His arms wrapped around her then as he came out of his state of shock at her sudden embrace. Corded muscle of his forearms held her smaller body to his larger one, her feet still suspended of the ground as he pressed his cheek to the top of her head. "And I you Charis, and I you." She felt him breathe in, then out. The hot air brushing across the top of her head, tickling her forehead.

He set her down, his hands resting on her shoulders. She looked him over again, "you've grown", it was a stupid thing to say the obvious but Charis wasn't in full control of her mind at the moment. Too much emotion at her best friend returning to her was surging through her body for any thought to be completely logical.

His laugh, the same musical notes she remembered from childhood, was his response. Hers soon joined his before he responded, "well that does tend to happen over ten long years. I'm glad to see your wit hasn't dulled."

She only laughed harder at this, not noticing when the two children were standing besides her until Argos tugged on the fabric of her chiton.

"Chari," his nickname for her, "who's this? Why are you crying?" Her hand raised to touch the wetness sliding down her face, she hadn't fully realized she had even shed the tears until her brother had mentioned them.

"Yes I'm fine, this is my friend Astinos." She turned to face Sethos, "Sethos, he's your brother."

The young boy's face lit up and he gazed upwards at the Spartan warrior. Adoration completely consuming both the children's faces. Astinos was what they both dreamed of becoming, in their eyes he was their new idol.

Charis looked up to Astinos, his own face was slightly in shock as well, she realized Sethos had been born after he'd left for the Agone but he recovered quickly, bending down on one knee to look his younger brother in the eyes.

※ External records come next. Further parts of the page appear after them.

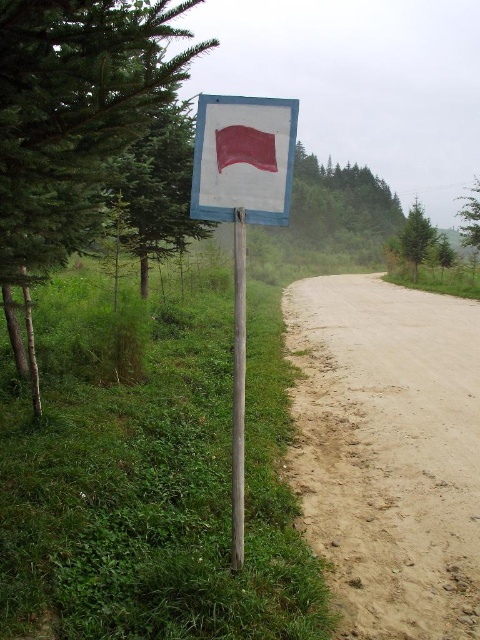
Question: Which point is farther from the camera taking this photo?

Choices:
 (A) (414, 278)
 (B) (364, 376)
 (C) (120, 112)
 (D) (249, 125)

Answer: (A)

Question: Can you confirm if green leafy tree at upper left is thinner than matte white flag at center?

Choices:
 (A) no
 (B) yes

Answer: (A)

Question: Can you confirm if blue painted wood pole at center is positioned above green matte tree at right?

Choices:
 (A) yes
 (B) no

Answer: (B)

Question: Which of the following is the farthest from the observer?

Choices:
 (A) matte red flag at center
 (B) matte white flag at center
 (C) green matte tree at right
 (D) green leafy tree at upper left

Answer: (C)

Question: Estimate the real-world distances between objects in this image. Which object is closer to the green leafy tree at upper left?

Choices:
 (A) blue painted wood pole at center
 (B) matte white flag at center

Answer: (B)

Question: In this image, where is matte white flag at center located relative to blue painted wood pole at center?

Choices:
 (A) above
 (B) below

Answer: (A)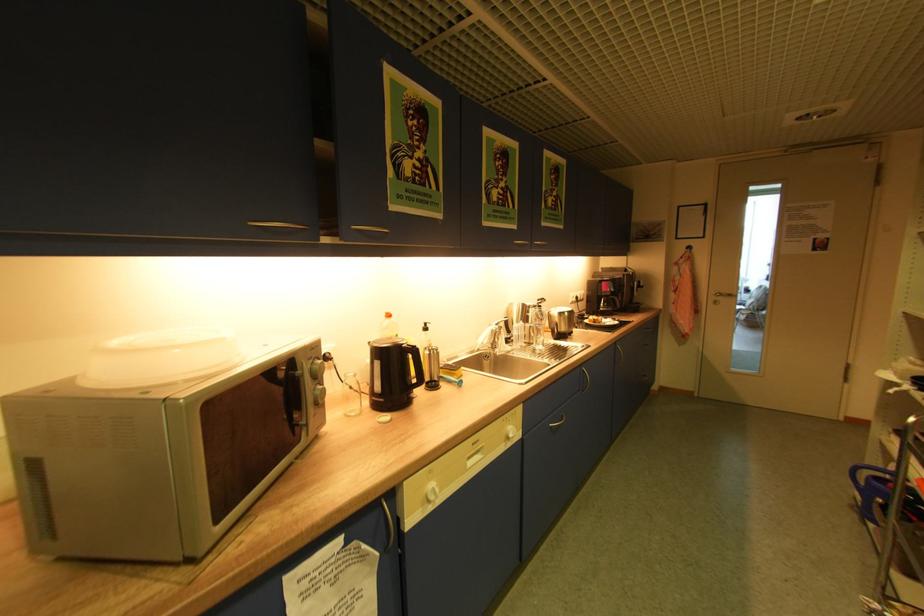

"Sethos I am honored to finally meet you." Astinos held his hand out to the boy, a gesture she knew would have the child prattling on for weeks about. He fervently shook the extended hand before exclaiming how he must tell their father and turning the two children raced towards the city leaving Astinos and Charis by the well.

The bucket of water, long forgotten, made its appearance at the edge of Charis' vision and she made to go retrieve it. Astinos' longer stride beat her to it though and he lifted the bucket effortlessly. His eyes traveling to the bandage around her upper arm and filled with worry.

"I'm fine Astinos, just a small training accident. I'll move faster next time." She turned and began her way towards the city gates.

"Training?" Confusion filled his voice. While it was not unheard of for women to train in the ways of battle like the men, though they did not go through the Agoge, they were seldom put in positions of physical injury like the men were.

"Yes, like when we were little. My father trained me himself, I can hold my own against any one of the men in the city regularly."

He laughed again. "Of course you can Chari."

The rest of the way through the city they went back and forth of the happenings the last ten years while they'd been separated, most of the talking was done on Charis' part since the rituals of the Agoge were "less interesting" as Astinos called it. They parted ways, Astinos to continue on to reunite with his family and Charis to her house where Argos was undoubtedly talking her father's ear off about Astinos' return. She smiled again, her best friend was finally home.